**Exercise**
Whenever the word "APERTURE" appears in a line of the listing, copy that line.
>>
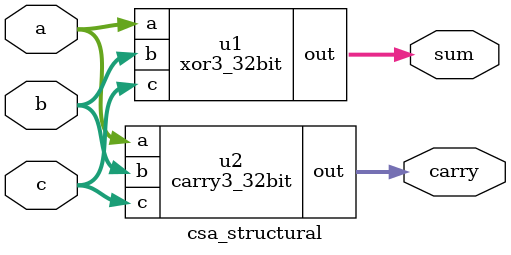
<source format=v>
module xor3_32bit(input [31:0] a, input [31:0] b, input [31:0] c, output [31:0] out);
  assign out = a ^ b ^ c;
endmodule

module carry3_32bit(input [31:0] a, input [31:0] b, input [31:0] c, output [31:0] out);
  assign out = (a & b) | (b & c) | (a & c);
endmodule

module csa_structural(
  input [31:0] a,
  input [31:0] b,
  input [31:0] c,
  output [31:0] sum,
  output [31:0] carry
);
  xor3_32bit u1(a, b, c, sum);
  carry3_32bit u2(a, b, c, carry);
endmodule
</source>
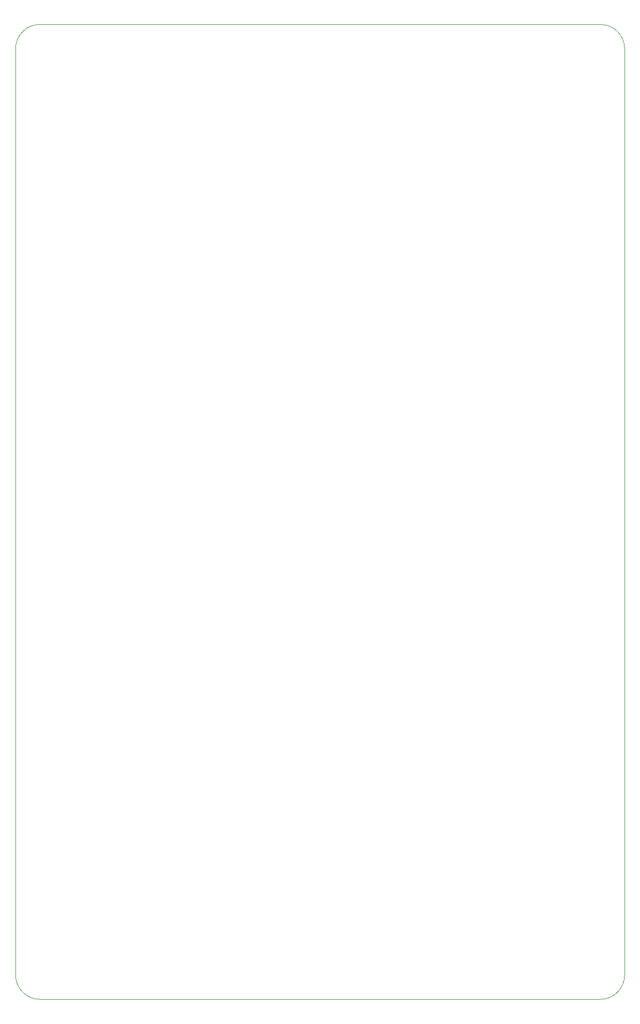
<source format=gbr>
%TF.GenerationSoftware,KiCad,Pcbnew,(6.0.10)*%
%TF.CreationDate,2023-01-16T11:30:22+01:00*%
%TF.ProjectId,BatteryDischargerV1,42617474-6572-4794-9469-736368617267,rev?*%
%TF.SameCoordinates,Original*%
%TF.FileFunction,Profile,NP*%
%FSLAX46Y46*%
G04 Gerber Fmt 4.6, Leading zero omitted, Abs format (unit mm)*
G04 Created by KiCad (PCBNEW (6.0.10)) date 2023-01-16 11:30:22*
%MOMM*%
%LPD*%
G01*
G04 APERTURE LIST*
%TA.AperFunction,Profile*%
%ADD10C,0.100000*%
%TD*%
G04 APERTURE END LIST*
D10*
X152250000Y-178750000D02*
X60250000Y-178750000D01*
X152250000Y-178750000D02*
G75*
G03*
X156250000Y-174750000I0J4000000D01*
G01*
X156250000Y-174750000D02*
X156250000Y-22750000D01*
X60250000Y-18750000D02*
X152250000Y-18750000D01*
X56250000Y-174750000D02*
G75*
G03*
X60250000Y-178750000I4000000J0D01*
G01*
X56250000Y-22750000D02*
X56250000Y-174750000D01*
X60250000Y-18750000D02*
G75*
G03*
X56250000Y-22750000I0J-4000000D01*
G01*
X156250000Y-22750000D02*
G75*
G03*
X152250000Y-18750000I-4000000J0D01*
G01*
M02*

</source>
<<
**Expected answer**
G04 APERTURE LIST*
G04 APERTURE END LIST*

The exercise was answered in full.